>> BEGIN

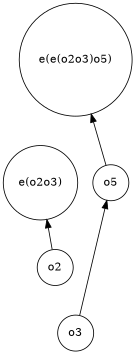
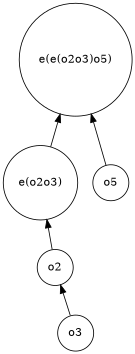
  strict digraph {
    rankdir=BT
    node [shape=circle]
    o2
    "e(o2o3)"
    o3
    o5
    "e(e(o2o3)o5)"
    o2 -> "e(o2o3)"
-   o3 -> o5
+   "e(o2o3)" -> "e(e(o2o3)o5)"
+   o3 -> o2
    o5 -> "e(e(o2o3)o5)"
  }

>> END

**Objective:**
Lay out each line of the data above as a Markdown table with the columns Row and Line, where Row holds a running number. Skip blank lines, and leave the pictures out.

**Answer for this exercise:**
| Row | Line |
|---|---|
| 1 |   strict digraph { |
| 2 |     rankdir=BT |
| 3 |     node [shape=circle] |
| 4 |     o2 |
| 5 |     "e(o2o3)" |
| 6 |     o3 |
| 7 |     o5 |
| 8 |     "e(e(o2o3)o5)" |
| 9 |     o2 -> "e(o2o3)" |
| 10 | -   o3 -> o5 |
| 11 | +   "e(o2o3)" -> "e(e(o2o3)o5)" |
| 12 | +   o3 -> o2 |
| 13 |     o5 -> "e(e(o2o3)o5)" |
| 14 |   } |